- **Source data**

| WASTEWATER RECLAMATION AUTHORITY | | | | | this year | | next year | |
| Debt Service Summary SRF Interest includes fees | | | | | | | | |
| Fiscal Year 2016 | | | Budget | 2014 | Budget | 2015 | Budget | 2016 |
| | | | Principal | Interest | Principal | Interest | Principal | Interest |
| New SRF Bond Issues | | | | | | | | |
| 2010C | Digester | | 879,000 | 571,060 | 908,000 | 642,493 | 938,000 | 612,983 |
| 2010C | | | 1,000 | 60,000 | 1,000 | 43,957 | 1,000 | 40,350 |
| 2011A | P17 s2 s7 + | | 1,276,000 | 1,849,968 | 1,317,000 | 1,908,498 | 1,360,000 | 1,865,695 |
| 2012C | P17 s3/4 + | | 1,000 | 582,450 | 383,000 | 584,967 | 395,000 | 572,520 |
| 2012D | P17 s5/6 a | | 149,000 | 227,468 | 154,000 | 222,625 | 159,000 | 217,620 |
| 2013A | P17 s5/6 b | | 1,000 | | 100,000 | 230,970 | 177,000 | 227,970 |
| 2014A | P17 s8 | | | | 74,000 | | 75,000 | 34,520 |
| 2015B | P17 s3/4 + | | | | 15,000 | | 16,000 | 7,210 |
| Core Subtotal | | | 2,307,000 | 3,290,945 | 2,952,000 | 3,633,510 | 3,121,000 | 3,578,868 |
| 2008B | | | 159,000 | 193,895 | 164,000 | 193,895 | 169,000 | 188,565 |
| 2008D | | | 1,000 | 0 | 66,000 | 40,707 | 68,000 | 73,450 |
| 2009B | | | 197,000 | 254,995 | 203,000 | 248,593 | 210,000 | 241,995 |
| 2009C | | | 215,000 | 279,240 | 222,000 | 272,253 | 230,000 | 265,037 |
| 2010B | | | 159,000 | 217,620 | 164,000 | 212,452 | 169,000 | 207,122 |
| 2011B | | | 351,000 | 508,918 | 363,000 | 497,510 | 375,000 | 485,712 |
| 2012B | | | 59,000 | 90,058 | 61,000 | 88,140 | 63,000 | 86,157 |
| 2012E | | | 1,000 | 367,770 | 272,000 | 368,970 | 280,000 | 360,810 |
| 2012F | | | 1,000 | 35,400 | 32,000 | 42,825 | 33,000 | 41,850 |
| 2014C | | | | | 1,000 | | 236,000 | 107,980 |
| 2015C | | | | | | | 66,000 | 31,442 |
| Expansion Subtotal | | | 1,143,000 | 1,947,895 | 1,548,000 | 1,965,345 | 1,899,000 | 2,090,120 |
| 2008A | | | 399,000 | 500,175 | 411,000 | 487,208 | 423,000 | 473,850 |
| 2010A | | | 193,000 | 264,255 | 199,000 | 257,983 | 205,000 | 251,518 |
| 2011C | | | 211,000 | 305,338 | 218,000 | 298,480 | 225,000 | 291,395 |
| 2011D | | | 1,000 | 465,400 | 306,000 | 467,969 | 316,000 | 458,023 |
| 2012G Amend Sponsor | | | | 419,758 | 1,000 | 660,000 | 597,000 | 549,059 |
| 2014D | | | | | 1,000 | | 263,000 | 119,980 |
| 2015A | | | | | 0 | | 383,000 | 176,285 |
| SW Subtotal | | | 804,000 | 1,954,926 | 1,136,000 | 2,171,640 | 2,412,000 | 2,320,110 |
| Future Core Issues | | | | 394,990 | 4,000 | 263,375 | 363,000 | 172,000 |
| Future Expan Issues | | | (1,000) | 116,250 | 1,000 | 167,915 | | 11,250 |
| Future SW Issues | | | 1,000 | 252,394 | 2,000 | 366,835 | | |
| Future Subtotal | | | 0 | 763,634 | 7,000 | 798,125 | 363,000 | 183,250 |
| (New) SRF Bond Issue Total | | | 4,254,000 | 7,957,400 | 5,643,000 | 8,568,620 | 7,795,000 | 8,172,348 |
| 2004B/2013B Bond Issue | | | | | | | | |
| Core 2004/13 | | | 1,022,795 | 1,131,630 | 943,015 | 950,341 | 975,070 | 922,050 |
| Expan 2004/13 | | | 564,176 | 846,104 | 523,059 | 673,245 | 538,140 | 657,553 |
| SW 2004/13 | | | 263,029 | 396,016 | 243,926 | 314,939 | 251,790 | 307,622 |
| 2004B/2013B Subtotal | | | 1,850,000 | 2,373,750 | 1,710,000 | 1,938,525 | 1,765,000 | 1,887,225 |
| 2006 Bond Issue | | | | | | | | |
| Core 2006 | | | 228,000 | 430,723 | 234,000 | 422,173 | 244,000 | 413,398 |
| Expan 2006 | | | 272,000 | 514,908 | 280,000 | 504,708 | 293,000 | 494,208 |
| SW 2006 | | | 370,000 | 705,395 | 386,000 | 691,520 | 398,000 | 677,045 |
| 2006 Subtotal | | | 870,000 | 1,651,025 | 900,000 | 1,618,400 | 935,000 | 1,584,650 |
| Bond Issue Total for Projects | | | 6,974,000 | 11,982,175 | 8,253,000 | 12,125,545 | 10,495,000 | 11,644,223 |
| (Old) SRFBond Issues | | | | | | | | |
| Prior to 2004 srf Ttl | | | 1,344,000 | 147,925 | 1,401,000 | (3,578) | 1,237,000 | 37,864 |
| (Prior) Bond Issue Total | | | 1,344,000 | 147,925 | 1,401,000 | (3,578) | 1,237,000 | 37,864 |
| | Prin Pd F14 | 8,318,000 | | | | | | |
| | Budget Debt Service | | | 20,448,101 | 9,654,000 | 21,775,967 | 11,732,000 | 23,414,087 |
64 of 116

- **Action item**
Within the entries above, find each line where "Core" appears; copy every one.

- **Answer**
| Core Subtotal | | | 2,307,000 | 3,290,945 | 2,952,000 | 3,633,510 | 3,121,000 | 3,578,868 |
| Future Core Issues | | | | 394,990 | 4,000 | 263,375 | 363,000 | 172,000 |
| Core 2004/13 | | | 1,022,795 | 1,131,630 | 943,015 | 950,341 | 975,070 | 922,050 |
| Core 2006 | | | 228,000 | 430,723 | 234,000 | 422,173 | 244,000 | 413,398 |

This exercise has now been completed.